On 23 May 2009 The Deccas performed two shows in Liverpool at the world famous Cavern Club, Liverpool. As part of the International Pop Overthrow festival The Deccas performed a lunchtime show at the Cavern Pub and an evening show at the Cavern Club. As a result of the shows The Deccas picked up a distribution deal for the U.S with Kool Kat Musik
On 11 January 2010 The Deccas were the subject of a special feature 60 minute broadcast with Ray Copeland on the world-renowned Radio Caroline. The show which aired at 10pm GMT was dedicated to the band and took in a Desert Island Discs style section which involved each of the band choosing a song to play out.
The songs chosen were:Wesley Wren - Rudie Can't Fail - The Clash
Phil Crane - I Am the Resurrection - The Stone Roses
Dave Sawicki - Angel of the morning - PP Arnold
Tony Hetherington - It's Gettin' Better (Man!!) - Oasis
Current MembersWesley Wren - vocals, guitar (2007–present day)
Nick Rice - guitar, vocals (2010–present day)
Dave Sawicki - bass guitar (2007–present day)
Tony Hetherington - Drums, percussion (2007–present day)
Previous MembersNathan Swan - Hammond organ, piano, keyboards (2008–2009)
Phil Crane - guitar, vocals, (2007–2010)
Occasional LiggersStuart Turner - harmonica
Robbie Wilkinson - guitar, vocals
Here's what some other people have said about them:
BBC Radio Kent's Stephen Morris: "The Deccas are Kent based Mod Revisionists. It’s an exciting retro-sound that brings the feel of Mod right up to the 21st century. For all they’re use of Hammond organs and Sixties era harmonies there is nothing old fashioned or stale about this band. The music is fresh, vibrant and riotous. The Deccas are an exciting band that bridge the generations from the sixties to the present day. They have quite a few gigs coming up so try and check them out if you can."

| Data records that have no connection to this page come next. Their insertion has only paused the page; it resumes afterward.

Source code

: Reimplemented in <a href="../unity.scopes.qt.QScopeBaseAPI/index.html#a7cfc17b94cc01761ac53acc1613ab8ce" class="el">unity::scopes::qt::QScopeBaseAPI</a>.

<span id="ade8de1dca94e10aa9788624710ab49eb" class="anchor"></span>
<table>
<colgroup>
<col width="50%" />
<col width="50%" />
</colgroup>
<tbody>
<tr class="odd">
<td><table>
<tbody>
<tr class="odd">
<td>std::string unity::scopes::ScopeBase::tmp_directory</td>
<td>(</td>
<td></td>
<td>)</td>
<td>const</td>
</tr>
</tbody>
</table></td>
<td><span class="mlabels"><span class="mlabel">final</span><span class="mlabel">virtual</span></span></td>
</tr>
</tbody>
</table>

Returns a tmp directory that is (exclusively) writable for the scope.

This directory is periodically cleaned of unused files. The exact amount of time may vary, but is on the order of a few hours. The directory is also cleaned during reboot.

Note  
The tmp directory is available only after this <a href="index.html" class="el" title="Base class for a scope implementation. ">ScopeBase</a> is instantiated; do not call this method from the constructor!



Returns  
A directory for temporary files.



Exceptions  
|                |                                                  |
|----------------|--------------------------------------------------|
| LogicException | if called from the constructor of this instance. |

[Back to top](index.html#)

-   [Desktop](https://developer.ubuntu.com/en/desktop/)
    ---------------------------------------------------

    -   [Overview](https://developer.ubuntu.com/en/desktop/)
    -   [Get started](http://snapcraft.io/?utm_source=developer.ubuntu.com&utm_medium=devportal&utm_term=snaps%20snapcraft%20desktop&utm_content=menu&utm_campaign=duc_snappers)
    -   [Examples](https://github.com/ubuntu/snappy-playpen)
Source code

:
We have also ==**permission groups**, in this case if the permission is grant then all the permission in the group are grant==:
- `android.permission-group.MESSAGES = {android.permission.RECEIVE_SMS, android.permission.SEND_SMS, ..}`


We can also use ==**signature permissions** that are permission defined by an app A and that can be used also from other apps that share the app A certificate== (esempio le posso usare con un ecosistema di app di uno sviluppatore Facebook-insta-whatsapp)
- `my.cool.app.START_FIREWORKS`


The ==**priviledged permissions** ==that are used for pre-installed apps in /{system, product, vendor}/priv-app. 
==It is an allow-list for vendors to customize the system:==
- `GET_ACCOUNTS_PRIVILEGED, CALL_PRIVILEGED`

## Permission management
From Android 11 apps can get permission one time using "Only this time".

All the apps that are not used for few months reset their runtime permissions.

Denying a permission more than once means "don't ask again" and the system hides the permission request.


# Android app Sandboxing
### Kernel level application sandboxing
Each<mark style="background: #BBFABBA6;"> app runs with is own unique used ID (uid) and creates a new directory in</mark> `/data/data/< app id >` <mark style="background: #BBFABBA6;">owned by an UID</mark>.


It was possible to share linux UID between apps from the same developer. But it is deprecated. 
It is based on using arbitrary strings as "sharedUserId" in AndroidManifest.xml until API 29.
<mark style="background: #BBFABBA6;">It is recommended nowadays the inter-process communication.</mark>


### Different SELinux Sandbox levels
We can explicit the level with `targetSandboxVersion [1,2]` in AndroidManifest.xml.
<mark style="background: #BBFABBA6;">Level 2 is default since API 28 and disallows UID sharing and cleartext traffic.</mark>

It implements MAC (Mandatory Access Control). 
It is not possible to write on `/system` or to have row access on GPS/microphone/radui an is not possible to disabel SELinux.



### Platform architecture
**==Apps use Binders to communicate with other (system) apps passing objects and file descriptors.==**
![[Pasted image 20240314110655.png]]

"They deliver a superb old school, up beat rock performance. Every inch still in the Britpop scene, their vintage riffs brought The Who, Oasis, and even some Nirvana back to life. They described their sound as “mod revival”: a clever and catchy mix of the 60s with the early 90s". Pauline Eiferman - Surface Unsigned Festival
"Short, Sharp, Songsmiths - The Deccas" Love Music Hate Racism
Dublin Castle/Bugbear Promotions- Inspirals shaped 60s informed indie with an even more so Clint Boon swirling keyboard thang. Got real good energy these Deccas, a bit Clashy, a bit Stone Roses, a tad Julian Cope. Rousing and garagey, and stuffed fulla poptastic whistlability. Nice. Let’s also mention The Stranglers here…
International Pop Overthrow, Liverpool 2009 - Hailing from Medway, that veritable hotbed of mod garage pop, The Deccas stand out by infusing their mod sounds with a touch of Motown and Mersey. The songs on their debut EP, "The Way Things Were", are a swirling blend of organs, harmonies and energetic vocals that could just as easily be described as "The Way Music Should Be"!!
Scootering Magazine's Mark Sargeant - "The Deccas' influences, references and inspirations, intentionally or not, are there for all to hear. If all the best elements of 60's beat, 70's punk, 80's baggy and 90's britpop were put in a blender, the result, i'm sure, would be a similar sound to that of The Deccas."